Mansfield's first film roles were as dumb blonde underworld hangers-on or murder victims ('Illegal' in 1955) but she was relaunched as a comedy star after her Broadway success in 'Will Success Spoil Rock Hunter?' which Tashlin filmed in 1957.
Wondeful as Mansfield was in Tashlin's duo, there wasn't much more she could actually do in Hollywood movies. Soon after being uncomfortably pursued by Cary Grant in the archly titled 'Kiss Them for Me' in 1957, she left for Europe, appearing as a striptease queen in'Too Hot to Handle' in 1960, before making 'It Happened in Athens' in 1961 and 'Heimweh nach St.

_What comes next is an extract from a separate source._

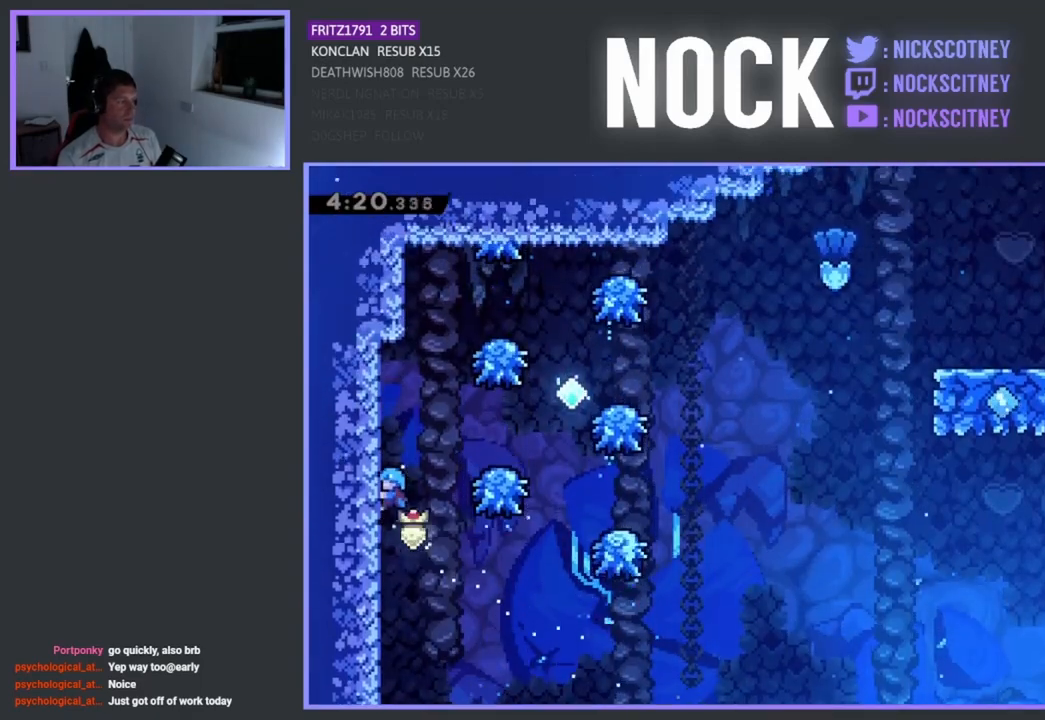
{"buttons": ["CROSS", "R2", "DPAD_RIGHT"], "left_stick": "center", "events": [[83, "DPAD_RIGHT", "down"], [100, "CROSS", "down"], [267, "CROSS", "up"], [483, "CROSS", "down"]]}
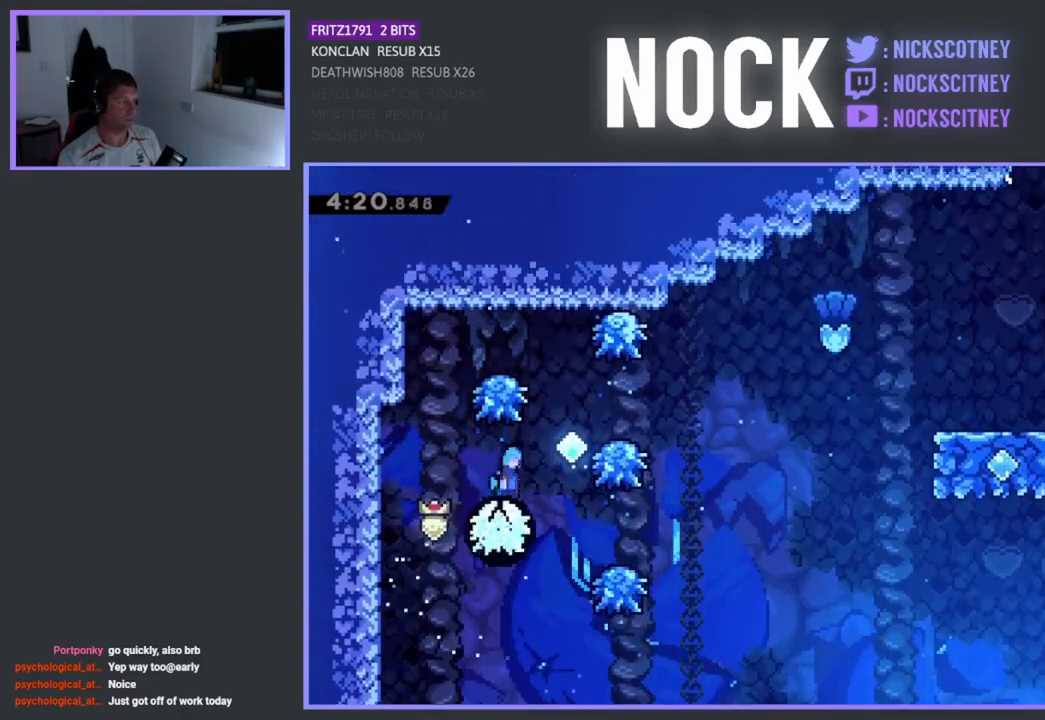
{"buttons": ["CROSS", "R2", "DPAD_RIGHT"], "left_stick": "center", "events": [[217, "CROSS", "up"], [500, "CROSS", "down"]]}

Pauli'
the following year (Homesick for St Pauli).

Back home, she appeared discreetly nude in 'Promises! Promises!' in 1963 and was one of the "Technical Advisors" in 'A Guide for the Married Man' in 1967. Mansfield played a prostitute in the tawdry drama 'Single Room Furnished' in 1968, which wasn't completed until after her tragic death in a car crash.